FIG. 3 is illustrative of a second embodiment wherein cell 20 a is configured in the shape of an S. Exercise bar 24 is provided with conventional, spring-loaded connectors 26 at each end (only one shown) to enhance connecting and disconnecting the straps.
An alternative to a direct pull cell is shown in FIG. 4. Pressure-responsive load cells 20 b (only one shown) are disposed to rest on a planar surface. A lever 28 is positioned so that one end 28 a rests atop cell 20 b. The other end 28 b is attached to a wire cable (not shown) such that an upward pull on the cable will cause end 28 a to move in a downward direction and apply pressure on the top of cell 20 b. As well known in the art, this applied pressure may be translated into an electrical signal to produce a readout as discussed above.
FIG. 5 is directed to a swivel hook connector 30 which allows the use of chains in lieu of straps. FIGS. 6 and 7 illustrate the respective employment of a harness 32 and handles 34 which may be used in squat or pull exercise regimens in lieu of an exercise bar.
FIG. 8 illustrates the option of an adjustable bar 36 which may be utilized with or in lieu of adjustable straps.
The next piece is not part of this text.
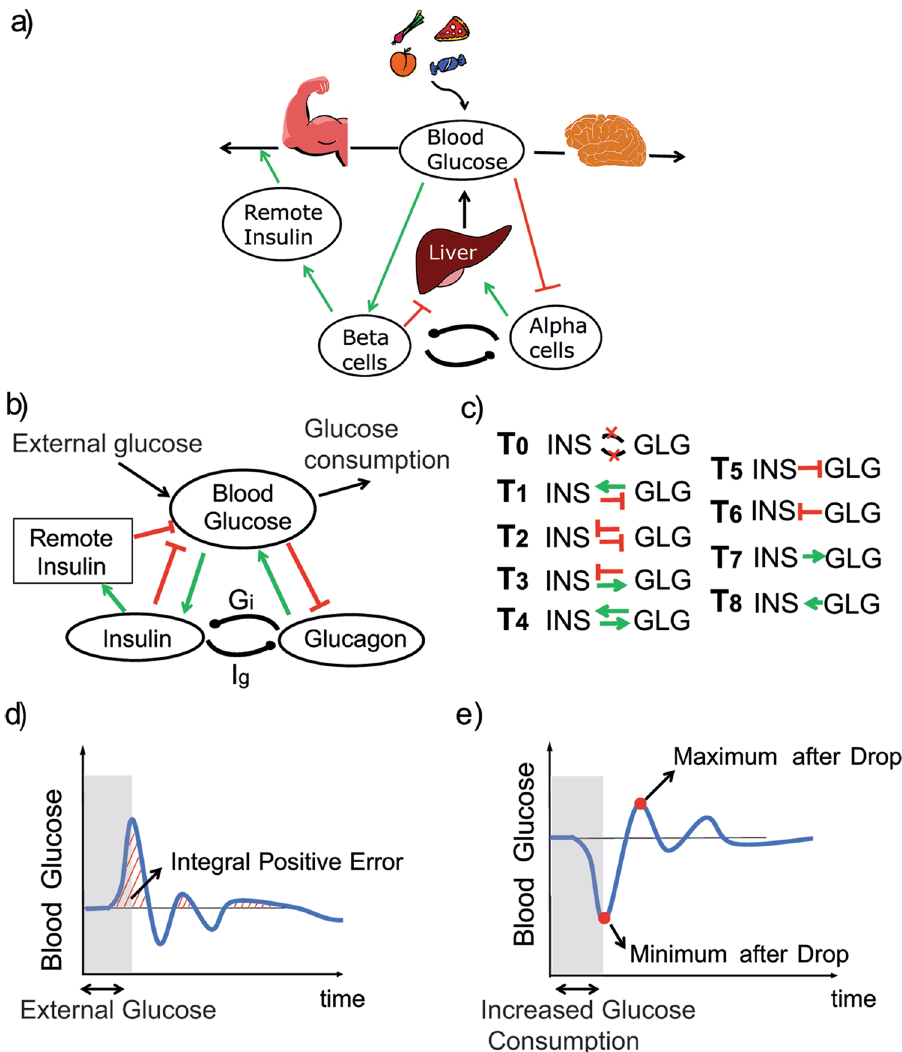
Figure 1. The intra-islet network and alpha and beta cell interactions. ( a ) Scheme for the blood glucose homeostasis mechanism: alpha and beta cells mediate two negative feedback loops with glucose through the liver’s glucose production. Remote insulin promotes the uptake of glucose from the blood by muscles and bones, thus decreasing its level; brain asserts a constant blood glucose consumption; food represents an external source of glucose. ( b ) Scheme for the intra-islet topology: green arrows represent activating interactions, red arrows are inhibitory interactions. Insulin and glucagon affect each other's secretion with strengths I g and G i respectively; external glucose represents meals, glucose consumption represents exercise. ( c ) All possible combinations of paracrine interactions: topology T 0 has no direct interaction between the hormones ( I g = G i = 0); T 1 − T 4 are topologies with both nonzero interactions ( I g ≠ 0 and G i ≠ 0); T 5 − T 8 are topologies with only one nonzero interaction ( I g ≠ 0 or G i ≠ 0); ( d ) Blood glucose response to external glucose; the deviation from the steady state value is scored by the Integral Positive Error; ( e ) Blood glucose response to an increase in systemic glucose consumption; the deviation from the steady state value is scored by the minimum level after the drop and the first maximum overshoot after glucose reversion to steady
Bar 36 is fabricated from the same material as the straps and may be a continuation thereof. A clasp 38 permits a user to adjust the length of the bar. Stiffening tubes 40 are positioned to provide rigidity. Tubes 40 may be fabricated from any suitable rigid material (metal, plastic, hard rubber, etc.).
It is to be understood that the present invention is not limited to the sole embodiments described above, but encompasses any and all embodiments within the scope of the following claims.